A liberating and cathartic productionjohannes hjorth

“All our letters say the same thing, Ava – the weather is good, the weather is bad… I put pen to paper and I find myself saying the same things. Who knows why?”

This moving quote, taken from Tina’s quasi-philosophical letters to her daughter, Ava, cuts to the heart of Phyllis Nagy’s The Strip: the American Dream halts progress – we are left with a rabid desire for change, but society meets us with defiance. An abstract notion brought to life in a jam-packed ADC.

Yet, one is forced to find this pedagogical moral centre alone; it is buried in the midst of trans-Atlantic relations which force us to grapple with themes such as feminism, homosexuality, the wrath of capitalism, desire, love and hope.

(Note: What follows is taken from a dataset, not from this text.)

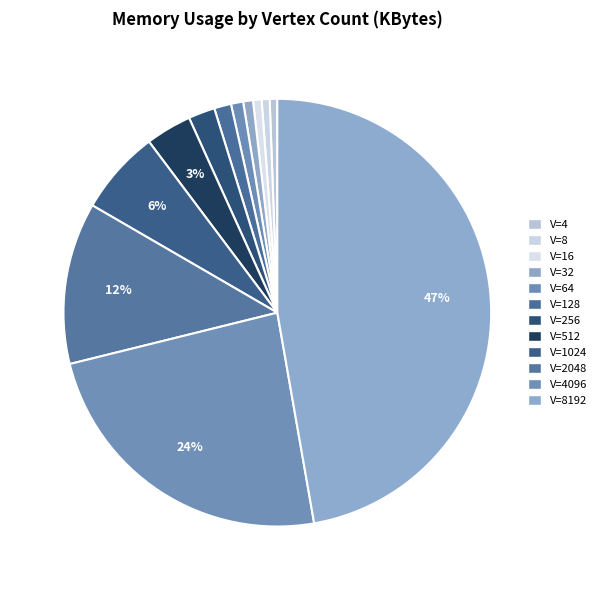

Combined, what portion of the pie is V=256 and V=4?

2.6%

The play is as relevant now as it was at the time of Nagy’s writing.

Given the complexity of Nagy’s ambiguous discourse, a trait so common to post-modernist theatre, the performance at the ADC did well to entertain the political and philosophical bent of Nagy’s writing. In doing so, we were made to laugh and cry, to celebrate and to console, to question and to answer. Nagy’s style is unapologetically spiky and thorny – the cast dealt with this with nothing but skill and flair.

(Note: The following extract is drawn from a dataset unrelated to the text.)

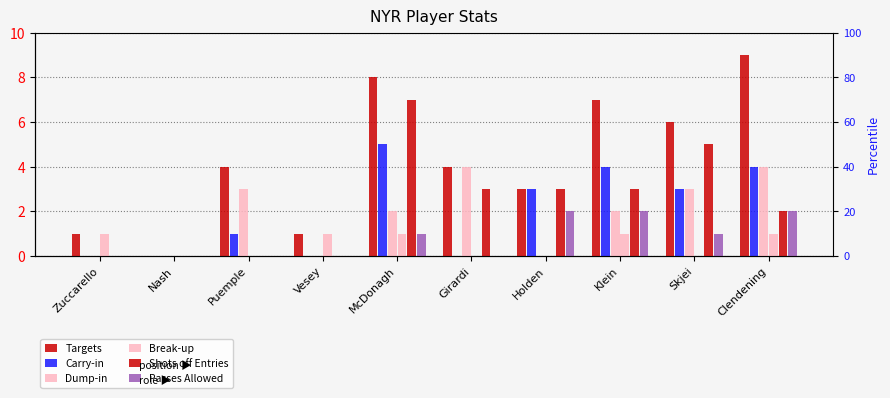

What is the approximate value of Dump-in at Clendening?

4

The stand-out performance has to go to Ella Konzon, whose portrayal of Tina was tear-jerking yet sassy. But credit is due where it is deserved, and all the cast were commendable.

We should not be quick to forget about those who work behind the scene, either. Director, George Kan, and producer, Chloe Slattery, are to be applauded for modernising, deconstructing and transforming a forgotten yet exhilarating play into a modern masterpiece.

It is perhaps fitting to end on Tina’s words enunciated into a Dictaphone: “I’ve always been a much freer talker than writer.” Slattery and Kan took the dusty play off the shelves, and recreated it as a moving affair, in what was a liberating and cathartic production at the ADC.